_EXTRAIT DE PAGE_
====

Madison est la copine de la mousse. Quand la mousse vient papraquer en fin de journée dans la boutique dont s’occupe Madison, les « ma chère », « madame », « très chère » fusent, surtout quand de jeunes hommes, rasés de près, en chemise blanche et pantalons noirs, chaussures vernis, mallette en bandoulière et prénom inscrit sur le badge, toujours porté à gauche sur la poitrine, - des mormons qui cherchent à recruter – oups pardon, à porter la bonne parole ! – mais où que j’en suis ? ah oui, surtout quand de jeunes hommes, sont là, penchés en avant, à chercher des piles ou un journal posé en pile au ras du sol -hein, hein !- :

« trop jeune » commente la mousse,

« bien tendre » répond Madison,

« tout à leur apprendre » ajoute à la mousse,

« tout beau, tout neuf ! » déguste Madison en se léchant les lèvres….

====

_LIGNES DE DONNÉES_
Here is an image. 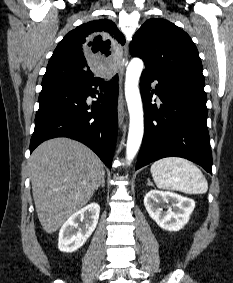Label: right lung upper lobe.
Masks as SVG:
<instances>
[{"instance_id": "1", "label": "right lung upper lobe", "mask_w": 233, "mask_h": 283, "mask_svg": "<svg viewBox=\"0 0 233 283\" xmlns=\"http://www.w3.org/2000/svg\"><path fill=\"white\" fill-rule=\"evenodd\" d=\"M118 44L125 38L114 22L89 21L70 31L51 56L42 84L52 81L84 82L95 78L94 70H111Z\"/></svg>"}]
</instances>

====

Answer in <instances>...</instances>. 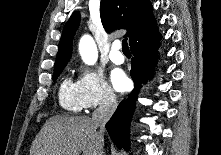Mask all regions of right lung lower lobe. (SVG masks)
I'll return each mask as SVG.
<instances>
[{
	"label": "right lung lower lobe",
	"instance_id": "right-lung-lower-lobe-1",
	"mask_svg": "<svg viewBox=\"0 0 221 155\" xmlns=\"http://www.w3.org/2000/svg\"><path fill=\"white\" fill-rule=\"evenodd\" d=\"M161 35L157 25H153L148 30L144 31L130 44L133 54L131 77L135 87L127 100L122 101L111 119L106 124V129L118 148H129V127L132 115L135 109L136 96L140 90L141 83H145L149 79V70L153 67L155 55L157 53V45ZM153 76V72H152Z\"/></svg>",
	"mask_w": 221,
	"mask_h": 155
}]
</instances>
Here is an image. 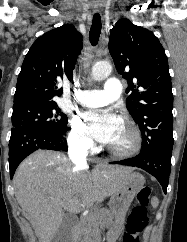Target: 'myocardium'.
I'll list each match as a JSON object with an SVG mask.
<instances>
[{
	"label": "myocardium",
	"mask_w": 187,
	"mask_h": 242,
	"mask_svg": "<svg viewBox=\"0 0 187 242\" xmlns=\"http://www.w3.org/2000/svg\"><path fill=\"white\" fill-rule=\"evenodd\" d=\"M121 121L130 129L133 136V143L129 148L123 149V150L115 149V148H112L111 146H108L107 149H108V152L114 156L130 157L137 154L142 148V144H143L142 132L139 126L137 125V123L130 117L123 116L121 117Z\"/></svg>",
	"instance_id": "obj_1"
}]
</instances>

====

_À FAIRE_
1) Résumez en deux phrases le texte sur Madison et la mousse.
2) Extrayez du texte sur Madison et la mousse le passage allant de « Madison est la » jusqu'à « léchant les lèvres…. ».
3) Poursuivez le texte sur Madison et la mousse à partir de sa dernière phrase.

_RÉPONSES_
1) Madison est la copine de la mousse, qui vient en fin de journée dans la boutique dont s'occupe Madison. Quand de jeunes mormons en chemise blanche s'y penchent pour chercher des piles ou un journal, les deux échangent à voix haute des remarques gourmandes à leur sujet.

2)
Madison est la copine de la mousse. Quand la mousse vient papraquer en fin de journée dans la boutique dont s’occupe Madison, les « ma chère », « madame », « très chère » fusent, surtout quand de jeunes hommes, rasés de près, en chemise blanche et pantalons noirs, chaussures vernis, mallette en bandoulière et prénom inscrit sur le badge, toujours porté à gauche sur la poitrine, - des mormons qui cherchent à recruter – oups pardon, à porter la bonne parole ! – mais où que j’en suis ? ah oui, surtout quand de jeunes hommes, sont là, penchés en avant, à chercher des piles ou un journal posé en pile au ras du sol -hein, hein !- :

« trop jeune » commente la mousse,

« bien tendre » répond Madison,

« tout à leur apprendre » ajoute à la mousse,

« tout beau, tout neuf ! » déguste Madison en se léchant les lèvres….

3)
Cahier de bord : Nuku Hiva décembre 2016 partie 1

Une petite en plus : lors du dernier mariage qui a eu lieu à Taiohae, juste avant la Noel, Madison est habillée d’une magnifique mini robe, genre Chanel, mais noire. Couleur tout à fait inhabituelle ici, voir inconnue. La mousse s’en étonne… Madison de répondre « je suis en deuil, ma sœur, il se marie ! »

 

No comment, vous ne connaitrez pas le nom du marié….

 

 

Et puis, une petite séquence émotion !

Peut-être vous souvenez vous du petit piou piou qui l’année dernière, avait emballé les foules de Taiohae lors du « Juillet »….

Cahier de bord : Nuku Hiva décembre 2016 partie 1

Voilà, aujourd’hui, il vit dans la Creuse, son papa ayant été muté pour d’obscures raisons gendarmesques….

Pour clore ces retrouvailles épistolaires ou presque, la mousse vous fait partager ses réflexions, suite à une discussion que l’équipage a eue avec les très chers Evazion, René et Maryse, copain bateau, aujourd’hui au chantier de Raiatea pour préparations de la suite de leur tour du monde, vers les Cooks et la Nouvelle Calédonie.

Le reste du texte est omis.